How awry does your compass need to have got if you are even considering the possibility that Boy George might be an appropriate confessor for everything that went on during Mr. Hancock’s stewardship of a national tragedy?
As he munches his way to four hundred grand, it will be interesting to see what thoughts Hancock has about the planned nurses’ strike.
If you are encumbered with friends or relatives who are blanching at the nurses’ 17% pay demand, I can recommend a jolly little game where you get to adopt the crass, reductive stance so beloved of Tories and turn it back on them.
‘17% is ridiculous, the country can’t afford it.’
‘You believe in the free market, right?’
‘Yes, I have Milton Friedman’s face tattooed on all my children’s arms.’
‘Well, there’s a shortage of 40 000 nurses. What happens to the price of something when it’s in short supply?’
You can further twist the knife thusly…
‘But there might be a way to make up the shortage quickly…’
‘I knew it, the free market never advantages public sector workers!’
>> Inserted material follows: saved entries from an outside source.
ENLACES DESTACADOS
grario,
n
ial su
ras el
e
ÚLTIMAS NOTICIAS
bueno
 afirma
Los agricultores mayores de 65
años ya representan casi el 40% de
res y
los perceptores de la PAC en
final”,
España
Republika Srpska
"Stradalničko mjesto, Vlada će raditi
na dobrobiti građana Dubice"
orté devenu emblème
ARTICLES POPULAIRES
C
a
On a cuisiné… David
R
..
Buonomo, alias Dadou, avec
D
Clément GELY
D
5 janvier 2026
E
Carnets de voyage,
‘Yes, all you have to do is reverse your immigration rules.’
There, in a nutshell, is the hypocrisy of Brexit orthodoxy laid bare. Subtracting thousands of overseas workers would, we were told, cause wages to rise. Now, here we are in that exact scenario and anybody wanting a higher wage is accused of fuelling inflation.
‘Our NHS’ was the supposed beneficiary of a process that has seen it stripped of its overseas workforce whilst those remaining watch both major parties deny the market reality of their pay demand.
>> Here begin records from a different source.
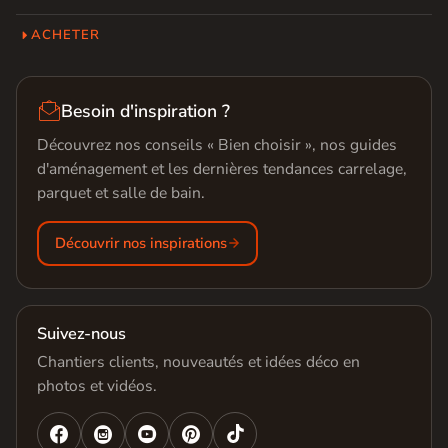
ACHETER

Besoin d'inspiration ?
Découvrez nos conseils « Bien choisir », nos guides
d'aménagement et les dernières tendances carrelage,
parquet et salle de bain.
Découvrir nos inspirations
Suivez-nous
Chantiers clients, nouveautés et idées déco en
photos et vidéos.



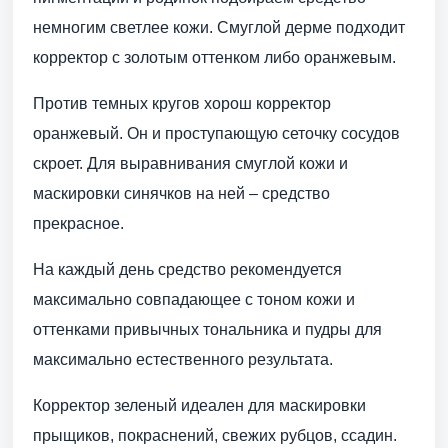
немногим светлее кожи. Смуглой дерме подходит
корректор с золотым оттенком либо оранжевым.
Против темных кругов хорош корректор
оранжевый. Он и проступающую сеточку сосудов
скроет. Для выравнивания смуглой кожи и
маскировки синячков на ней – средство
прекрасное.
На каждый день средство рекомендуется
максимально совпадающее с тоном кожи и
оттенками привычных тональника и пудры для
максимально естественного результата.
Корректор зеленый идеален для маскировки
прыщиков, покраснений, свежих рубцов, ссадин.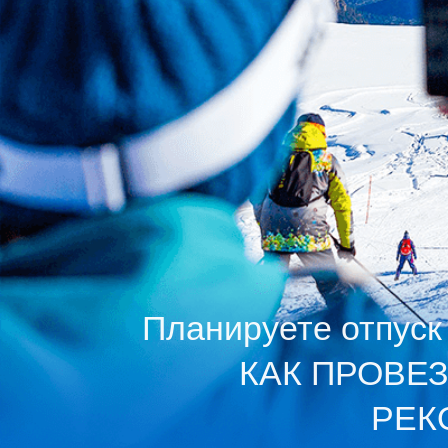
Планируете отпуск на
КАК ПРОВЕЗТ
РЕКОМ
Сравнить тарифы-Разгруз
транспортной ком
The NHS that was plastered on Boris Johnson’s bus is purely conceptual. Like Paddington Bear or James Bond, it exists as an emotional touchstone to be invoked whenever it is expedient to manipulate the electorate.
The actual NHS, as experienced by those who work in it or are treated by it, is as remote from what they had us banging pots for as performative memorialising at the Cenotaph is from a Flanders trench.
As people wait for days in A&E departments and are advised to take taxis rather than wait for ambulances, we must be clear-eyed about who is responsible for their suffering.
The usual suspects will be wheeled out: the Civil Service, NHS managers, diversity programmes etc. will all take a ritual shellacking from those with a vested interest in defending the state of the UK as it stands.
Historically, nurses have been immune to direct criticism from government, owing to the respect they command amongst the electorate.
We used to say that about miners, though, and a little government disinformation goes a long way.
Enjoy the spectacle of Hancock eating the nether regions of exotic animals in the jungle.
Forcing him to do it is the nearest thing we have to accountability.